Control how often tick labels appear on category axes. Set a number to show every n-th label (1 shows all), or leave automatic spacing to let the chart skip labels when space is tight. For value/time axes, leave automatic so ticks stay evenly computed.

Checkboxes

Boundary Gap

Adds padding at both ends of a category axis. Keep it on for bars (so bars sit fully inside the plot); turn it off for lines/areas when you want the first and last points to start at the axis origin.

Scale

Stops the axis from forcing the domain to include zero, allowing tighter min/max around your data. Useful for value and time axes when zero is far from the interesting range.

Inverse

Flips the axis direction. For example, invert a vertical axis to show higher values near the bottom, or invert an angle axis to switch clockwise vs. counterclockwise sweep.

Align Ticks

Aligns tick marks across paired value/time axes so grid lines line up. Enable when two axes share a grid and should use the same tick step.

Sections

Label

Customize axis labels: visibility, rotation, formatting, and text style. Use this to shorten long category names or format numbers/dates consistently.

Line

Show or style the main axis line. Hide it for minimal designs or thicken/change color to highlight an axis.

Pointer

Configure the axis pointer used by tooltips (line or shadow highlight that follows the cursor). Turn on when you want crosshairs or band highlights on hover.

Tick

Control major tick marks: show/hide them, set their length, and choose whether they align with labels or sit between categories.

SplitLine

Toggle and style the grid lines drawn at major ticks. Use them to improve readability or turn them off for cleaner visuals.

Minor SplitLine

Toggle and style secondary grid lines between major ticks, useful when you enable minor ticks for more granular guides.

Coordinate systems

If no coordinate system is specified, the default Cartesian coordinate system is used. The cartesian coordinate system does not require any additional configuration, therefore it does not appear in the add dialog.

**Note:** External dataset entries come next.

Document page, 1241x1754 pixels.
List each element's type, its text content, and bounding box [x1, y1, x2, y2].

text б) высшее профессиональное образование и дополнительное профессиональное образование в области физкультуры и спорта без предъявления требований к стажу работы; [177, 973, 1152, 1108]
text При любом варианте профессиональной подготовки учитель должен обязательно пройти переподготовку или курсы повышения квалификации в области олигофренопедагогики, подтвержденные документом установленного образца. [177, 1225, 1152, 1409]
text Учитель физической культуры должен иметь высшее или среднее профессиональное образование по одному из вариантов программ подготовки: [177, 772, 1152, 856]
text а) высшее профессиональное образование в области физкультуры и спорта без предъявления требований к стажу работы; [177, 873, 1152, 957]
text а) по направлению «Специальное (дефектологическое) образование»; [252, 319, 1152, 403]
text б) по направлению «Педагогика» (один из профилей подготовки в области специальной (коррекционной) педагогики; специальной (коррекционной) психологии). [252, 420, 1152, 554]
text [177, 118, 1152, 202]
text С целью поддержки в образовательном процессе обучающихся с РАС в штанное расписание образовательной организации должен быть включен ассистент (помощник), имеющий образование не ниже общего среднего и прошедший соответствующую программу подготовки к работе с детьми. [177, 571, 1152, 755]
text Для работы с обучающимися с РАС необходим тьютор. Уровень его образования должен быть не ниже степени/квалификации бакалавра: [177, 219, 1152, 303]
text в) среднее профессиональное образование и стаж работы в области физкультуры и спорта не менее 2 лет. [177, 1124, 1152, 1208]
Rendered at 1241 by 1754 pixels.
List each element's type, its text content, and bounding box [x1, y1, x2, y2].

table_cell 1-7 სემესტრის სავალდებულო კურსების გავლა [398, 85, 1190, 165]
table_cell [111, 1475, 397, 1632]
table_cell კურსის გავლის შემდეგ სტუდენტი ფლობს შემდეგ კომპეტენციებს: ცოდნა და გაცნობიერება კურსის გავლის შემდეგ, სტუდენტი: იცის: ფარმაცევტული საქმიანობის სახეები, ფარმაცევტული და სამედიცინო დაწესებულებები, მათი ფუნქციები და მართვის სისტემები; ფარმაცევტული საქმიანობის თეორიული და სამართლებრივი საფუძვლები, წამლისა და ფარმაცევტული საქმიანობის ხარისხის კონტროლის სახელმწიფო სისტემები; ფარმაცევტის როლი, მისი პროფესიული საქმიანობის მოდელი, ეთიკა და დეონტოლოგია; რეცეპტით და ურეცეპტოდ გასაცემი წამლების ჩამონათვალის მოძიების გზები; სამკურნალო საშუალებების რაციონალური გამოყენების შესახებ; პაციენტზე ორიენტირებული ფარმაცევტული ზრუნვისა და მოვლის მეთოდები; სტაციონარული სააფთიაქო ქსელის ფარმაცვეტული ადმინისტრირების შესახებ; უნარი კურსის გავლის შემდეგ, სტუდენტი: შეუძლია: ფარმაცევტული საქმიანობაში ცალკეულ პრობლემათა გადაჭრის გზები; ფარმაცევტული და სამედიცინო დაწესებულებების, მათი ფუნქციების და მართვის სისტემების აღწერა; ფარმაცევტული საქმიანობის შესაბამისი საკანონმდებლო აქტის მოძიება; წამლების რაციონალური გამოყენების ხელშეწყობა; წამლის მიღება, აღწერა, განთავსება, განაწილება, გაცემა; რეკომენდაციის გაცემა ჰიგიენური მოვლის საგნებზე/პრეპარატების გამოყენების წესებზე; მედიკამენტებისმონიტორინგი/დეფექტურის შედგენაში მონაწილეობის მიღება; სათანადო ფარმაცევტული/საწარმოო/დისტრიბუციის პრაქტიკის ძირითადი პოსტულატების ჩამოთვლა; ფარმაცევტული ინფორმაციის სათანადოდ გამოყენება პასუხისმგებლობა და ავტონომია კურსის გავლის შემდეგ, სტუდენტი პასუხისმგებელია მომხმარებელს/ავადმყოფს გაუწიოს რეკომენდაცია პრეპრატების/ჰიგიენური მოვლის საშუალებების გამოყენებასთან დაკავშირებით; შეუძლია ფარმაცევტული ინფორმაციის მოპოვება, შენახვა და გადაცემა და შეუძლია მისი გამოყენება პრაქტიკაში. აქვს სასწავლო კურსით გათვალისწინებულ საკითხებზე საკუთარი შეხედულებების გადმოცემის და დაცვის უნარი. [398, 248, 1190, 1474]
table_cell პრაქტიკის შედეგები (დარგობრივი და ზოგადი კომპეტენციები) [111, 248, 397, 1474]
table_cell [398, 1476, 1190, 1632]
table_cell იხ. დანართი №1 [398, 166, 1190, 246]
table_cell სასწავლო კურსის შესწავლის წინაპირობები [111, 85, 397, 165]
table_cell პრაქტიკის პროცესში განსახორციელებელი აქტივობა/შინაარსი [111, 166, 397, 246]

The following coordinate systems are available for configuration:

  • Polar coordinate system
  • Radar coordinate system

Both are added automatically based on the chosen picta type. For instance, a radar chart will have a radar coordinate system, while a pie chart will have a polar coordinate system. So you typically don't need to add coordinate systems manually.

ID

Assign a unique ID so series can target this coordinate system explicitly. This matters when you have multiple polar or radar systems in one chart.

Outer Radius

Set the size of the polar or radar grid. You can use pixels (e.g., 200) or percentages of the container (e.g., 70%). Larger radii expand the plot area; smaller radii leave room for legends or annotations around it.

Indicators

Define each radar indicator: a name (axis label) and its range (max, optional min). These indicators become the spokes of the radar; keep their maxima comparable so the shape reflects relative differences correctly.